Robotics-II-Circuit-Python

Circuit Python tutorials in Robotics II

View the Project on GitHub MrPrattASH/Robotics-II-Circuit-Python

Table of Contents

Digital IO (In/Out)

Let’s get into our first physical component. We’re going to make our onboard LED blink on the M4 board.

Video Tutorial


Text Tutorial

The onboard LED is a red LED with the “L” next to it. By the end of this tutorial, you’ll be able to turn this on and off.

metro

The rest of this tutorial is borrowed/modified from this AdaFruit Tutorial and has been modified to suit the needs of this course.

Practice Code

copy and paste the following code into your code.py and run it on your board

import board
import digitalio
import time

led = digitalio.DigitalInOut(board.LED)
led.direction = digitalio.Direction.OUTPUT

while True:
    led.value = True
    time.sleep(0.5)
    led.value = False
    time.sleep(0.5)

The little LED should now be blinking. Once per half-second.

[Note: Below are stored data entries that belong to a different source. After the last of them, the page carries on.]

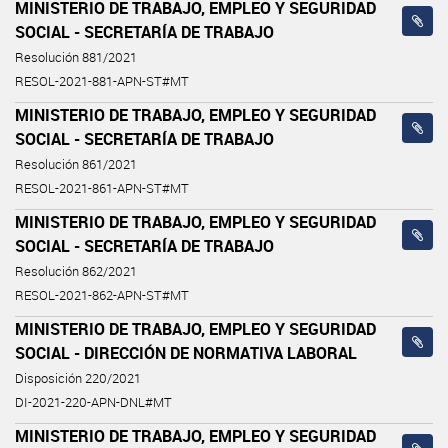
MINISTERIO DE TRABAJO, EMPLEO Y SEGURIDAD
SOCIAL - SECRETARÍA DE TRABAJO
Resolución 881/2021
RESOL-2021-881-APN-ST#MT
MINISTERIO DE TRABAJO, EMPLEO Y SEGURIDAD
SOCIAL - SECRETARÍA DE TRABAJO
Resolución 861/2021
RESOL-2021-861-APN-ST#MT
MINISTERIO DE TRABAJO, EMPLEO Y SEGURIDAD
SOCIAL - SECRETARÍA DE TRABAJO
Resolución 862/2021
RESOL-2021-862-APN-ST#MT
MINISTERIO DE TRABAJO, EMPLEO Y SEGURIDAD
SOCIAL - DIRECCIÓN DE NORMATIVA LABORAL
Disposición 220/2021
DI-2021-220-APN-DNL#MT
MINISTERIO DE TRABAJO, EMPLEO Y SEGURIDAD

Congratulations, you’ve just run your first CircuitPython program to make physical hardware function!

Code Breakdown

Libraries & Modules

At the top of the code, you see 3 import statements

import board
import digitalio
import time

CircuitPython is designed to run on microcontrollers and allows you to interface with all kinds of sensors, inputs and other hardware peripherals. Unlike standard Python, most CircuitPython code includes hardware setup which requires various modules, such as board or digitalio. You import these modules and then use them in your code.

LED Initialization

below our import statements, we have 2 lines

led = digitalio.DigitalInOut(board.LED)
led.direction = digitalio.Direction.OUTPUT

led = digitalio.DigitalInOut(board.LED) creates a digital object variable called led and assigns it a digital in/out (io) pin. Looking at the board below, we have:

led.direction = digitalio.Direction.OUTPUT sets the direction of our digital object.

while True:

Now we start our main loop. Note the indentation of the while True loop, similar to a list in a word doc:

led.value = True tells us to send a 3.3v signal over our pin to turn ON the digital device. This is known as it’s value, which can be boolean, True or False. True is on, False is off, or 1 is on, 0 is off, much like a power switch. switch

time.sleep(0.5) takes the time module, and calls the sleep method. This is a handy “method/function” from the time library/module that lets us take breaks in second incriments. Similar to led.value, it uses something called dot notation, which means we can write a module/variable, then a . dot, and we get a list of methods that we can use from this object.